Dataset items:

= = =

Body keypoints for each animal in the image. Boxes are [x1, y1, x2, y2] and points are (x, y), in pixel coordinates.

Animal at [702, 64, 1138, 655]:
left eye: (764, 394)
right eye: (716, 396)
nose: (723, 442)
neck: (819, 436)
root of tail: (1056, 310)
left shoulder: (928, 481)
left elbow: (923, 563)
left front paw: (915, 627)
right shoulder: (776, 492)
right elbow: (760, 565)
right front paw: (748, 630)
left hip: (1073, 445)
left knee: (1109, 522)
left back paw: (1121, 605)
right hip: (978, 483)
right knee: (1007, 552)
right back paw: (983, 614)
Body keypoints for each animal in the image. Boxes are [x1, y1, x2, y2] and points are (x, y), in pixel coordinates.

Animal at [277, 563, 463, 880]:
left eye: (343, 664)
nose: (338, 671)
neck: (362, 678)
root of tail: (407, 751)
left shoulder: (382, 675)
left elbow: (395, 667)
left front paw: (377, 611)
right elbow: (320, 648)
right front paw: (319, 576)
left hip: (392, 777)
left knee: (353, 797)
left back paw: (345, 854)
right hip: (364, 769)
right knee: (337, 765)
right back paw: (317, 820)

= = =

## What the exercise asks
Give the data again, exactly.

## Expected answer
Body keypoints for each animal in the image. Boxes are [x1, y1, x2, y2] and points are (x, y), in pixel coordinates.

Animal at [702, 64, 1138, 655]:
left eye: (764, 394)
right eye: (716, 396)
nose: (723, 442)
neck: (819, 436)
root of tail: (1056, 310)
left shoulder: (928, 481)
left elbow: (923, 563)
left front paw: (915, 627)
right shoulder: (776, 492)
right elbow: (760, 565)
right front paw: (748, 630)
left hip: (1073, 445)
left knee: (1109, 522)
left back paw: (1121, 605)
right hip: (978, 483)
right knee: (1007, 552)
right back paw: (983, 614)
Body keypoints for each animal in the image. Boxes are [x1, y1, x2, y2] and points are (x, y), in pixel coordinates.

Animal at [277, 563, 463, 880]:
left eye: (343, 664)
nose: (338, 671)
neck: (362, 678)
root of tail: (407, 751)
left shoulder: (382, 675)
left elbow: (395, 667)
left front paw: (377, 611)
right elbow: (320, 648)
right front paw: (319, 576)
left hip: (392, 777)
left knee: (353, 797)
left back paw: (345, 854)
right hip: (364, 769)
right knee: (337, 765)
right back paw: (317, 820)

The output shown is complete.